Dive Brief:
- Roche will withdraw its cancer immunotherapy Tecentriq for use treating people with bladder cancer whose disease has progressed after chemotherapy. The decision was disclosed Monday as part of a Food and Drug Administration review of drugs that won accelerated approval based on small studies that were later contradicted by larger trials.
- The FDA cleared Tecentriq for this use in 2016, the drug's first-ever approval, based on data showing it shrank tumors and helped patients achieve remission in a trial run without a placebo comparison. A later trial required by the agency to confirm Tecentriq's benefit failed to show treatment helped patients live longer.
- Roche's decision follows withdrawals of AstraZeneca's similarly acting drug Imfinzi in bladder cancer as well as Merck & Co.'s Keytruda and Bristol Myers Squibb's Opdivo in a type of lung cancer for similar reasons. The FDA uses accelerated approvals to speed treatments for serious diseases, but until now its track record in pushing for the withdrawal of drugs that failed confirmatory studies has been mixed.
Dive Insight:
Tecentriq was the fourth drug approved that worked by blocking a "checkpoint" protein that helps tumor cells evade destruction by the immune system. The first three, Keytruda and Bristol Myers Squibb's Opdivo and Yervoy, were first targeted at melanoma, a disease known to resist immune response, so Roche's strategy of going after bladder cancer instead represented a different direction.

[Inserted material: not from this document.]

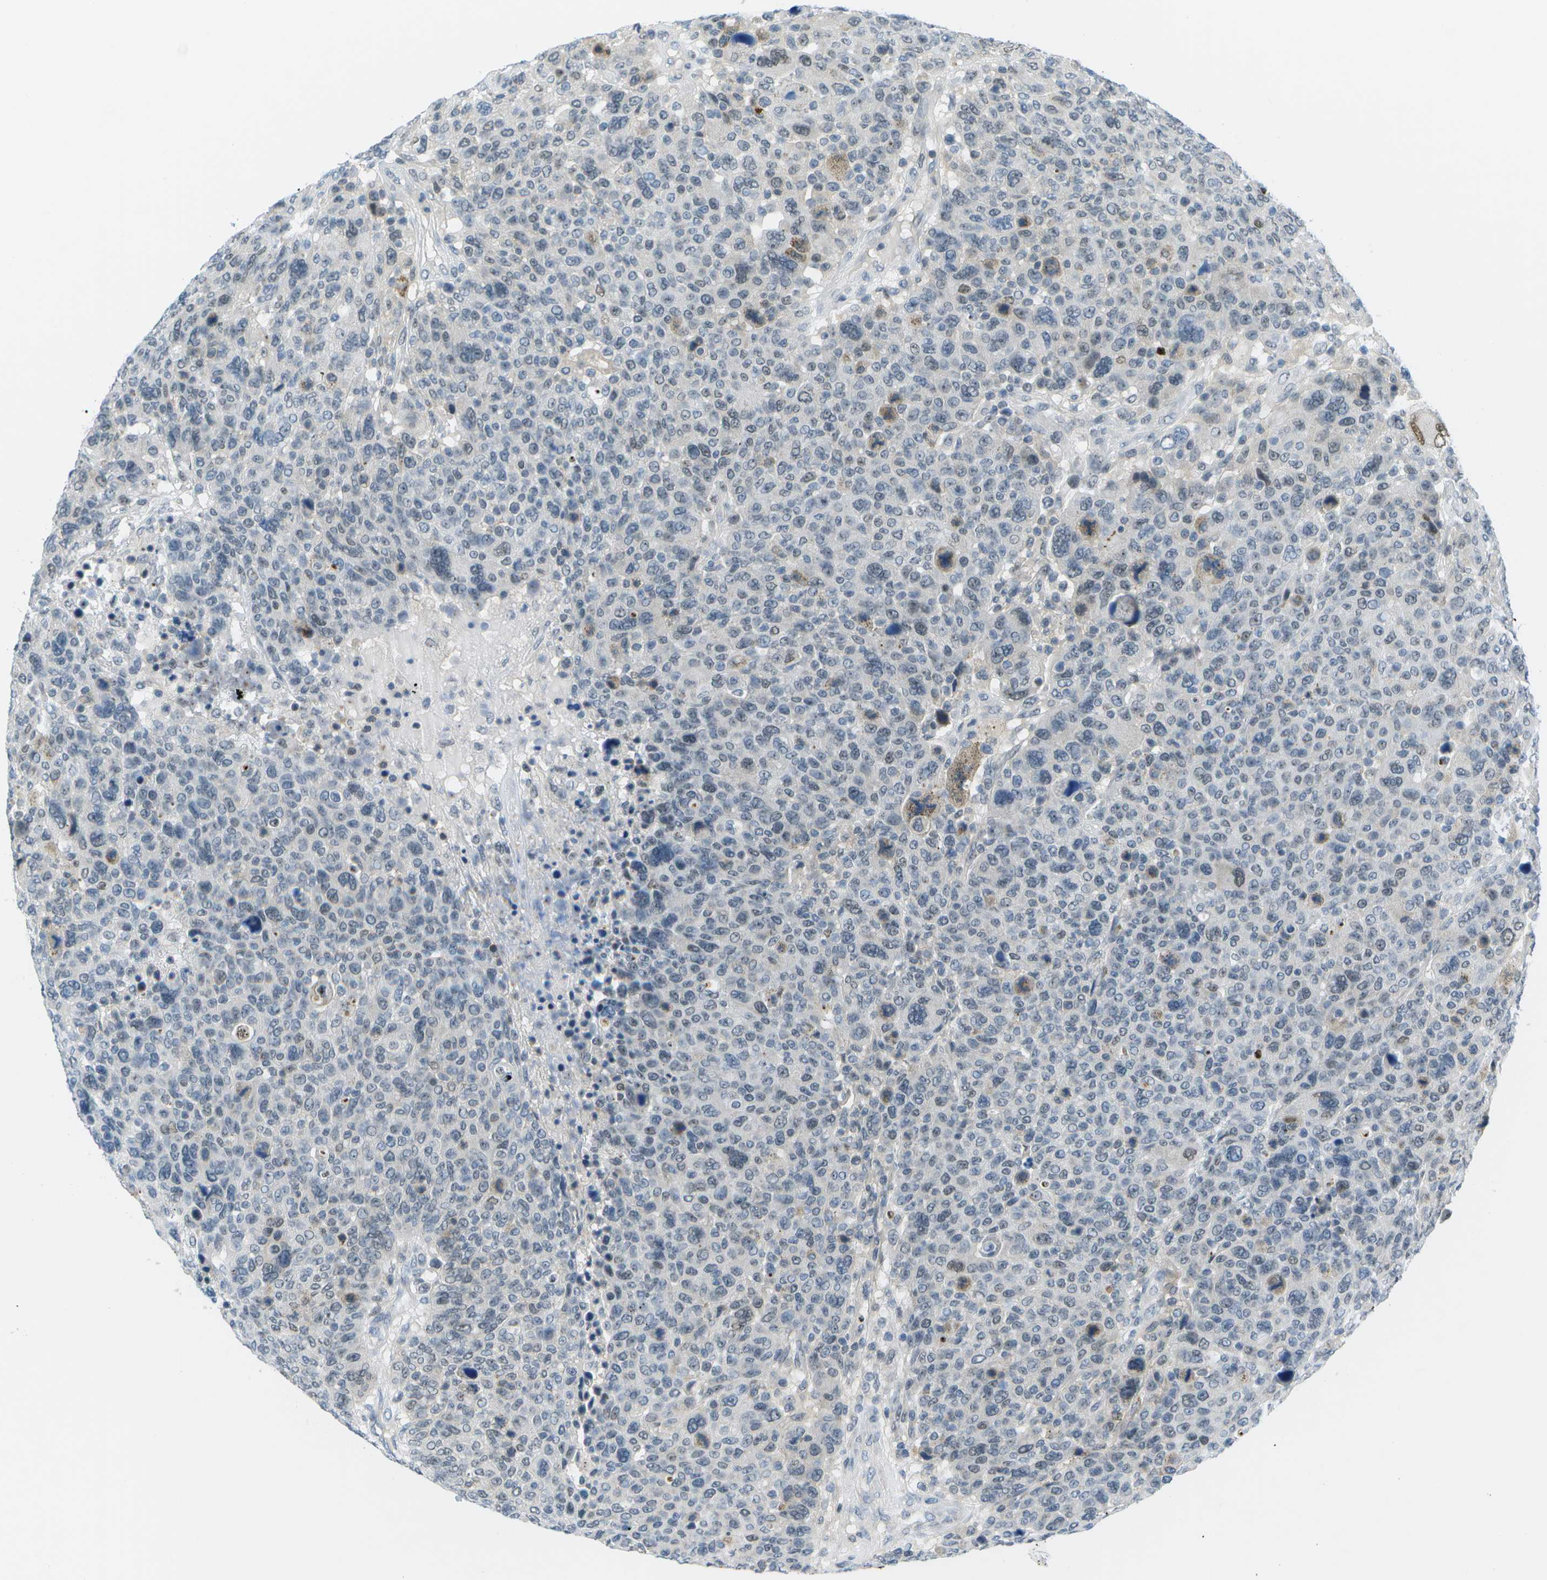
{"staining": {"intensity": "weak", "quantity": "<25%", "location": "nuclear"}, "tissue": "breast cancer", "cell_type": "Tumor cells", "image_type": "cancer", "snomed": [{"axis": "morphology", "description": "Duct carcinoma"}, {"axis": "topography", "description": "Breast"}], "caption": "Breast cancer stained for a protein using immunohistochemistry (IHC) demonstrates no staining tumor cells.", "gene": "PITHD1", "patient": {"sex": "female", "age": 37}}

The drug has since gained approval in melanoma and lung, breast, and liver cancer, none of which are affected by Monday's decision. In 2020, Tecentriq had sales of 2.7 billion Swiss francs, or nearly $3 billion.
When the FDA approved Tecentriq, the agency required Roche conduct a trial comparing Tecentriq to chemotherapy in second-line bladder cancer. That trial, called IMVigor211, failed to show Roche's drug helped patients live longer.

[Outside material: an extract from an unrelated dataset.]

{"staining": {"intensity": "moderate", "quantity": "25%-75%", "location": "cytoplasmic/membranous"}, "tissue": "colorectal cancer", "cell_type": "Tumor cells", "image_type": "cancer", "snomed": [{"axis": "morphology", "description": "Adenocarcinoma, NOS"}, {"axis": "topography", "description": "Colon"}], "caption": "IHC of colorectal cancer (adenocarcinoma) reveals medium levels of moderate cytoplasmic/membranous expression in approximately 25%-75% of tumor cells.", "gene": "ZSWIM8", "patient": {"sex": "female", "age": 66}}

The FDA also agreed to another confirmatory trial called IMVigor130, which pairs Tecentriq with chemotherapy, to support full approval. That study of newly diagnosed patients showed the combination therapy helped newly diagnosed patients live significantly longer without disease progression than chemotherapy alone — 8.2 months versus 6.3 months.

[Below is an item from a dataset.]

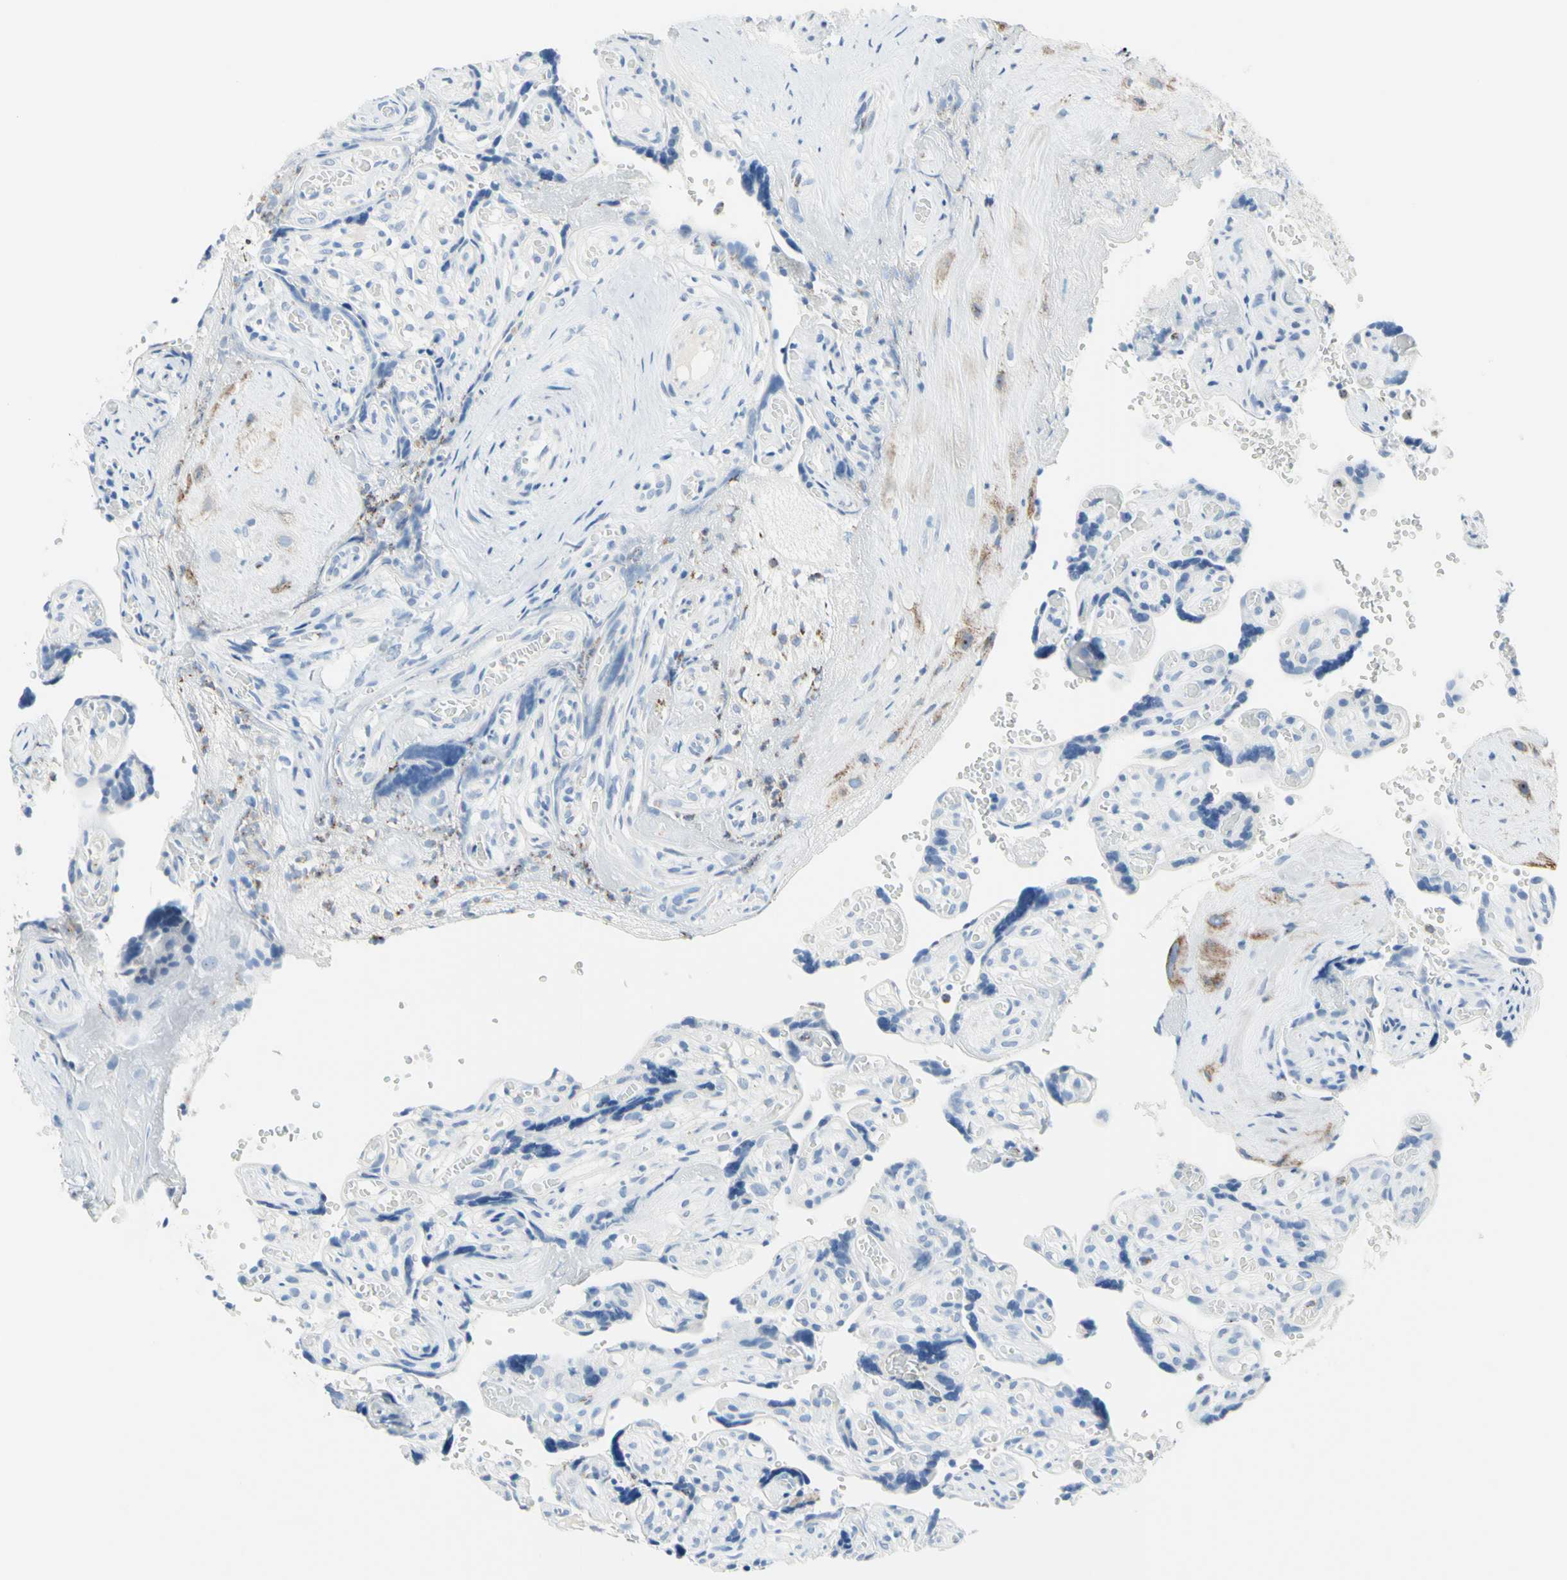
{"staining": {"intensity": "negative", "quantity": "none", "location": "none"}, "tissue": "placenta", "cell_type": "Trophoblastic cells", "image_type": "normal", "snomed": [{"axis": "morphology", "description": "Normal tissue, NOS"}, {"axis": "topography", "description": "Placenta"}], "caption": "The image reveals no staining of trophoblastic cells in normal placenta.", "gene": "CYSLTR1", "patient": {"sex": "female", "age": 30}}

Roche said a factor in its decision to withdraw, however, is the "emergence of new treatment options." Keytruda has since been shown to extend survival in bladder cancer patients who have progressed after chemotherapy, and it's also used in newly diagnosed patients who can't receive chemotherapy.
The FDA's Oncology Center of Excellence, a key review division within the agency, is engaged in an "industry-wide evaluation" of cancer-related accelerated approvals, a spokesperson confirmed to BioPharma Dive. The agency also "regularly monitors the status of drugs approved through the accelerated approval pathway."
The accelerated approval pathway has proven controversial because follow-up studies often aren't completed or are slow to deliver data. Even when the follow-up data are negative, drugmakers don't always withdraw drugs quickly. IMVigor211's negative results, for example, came nearly four years ago.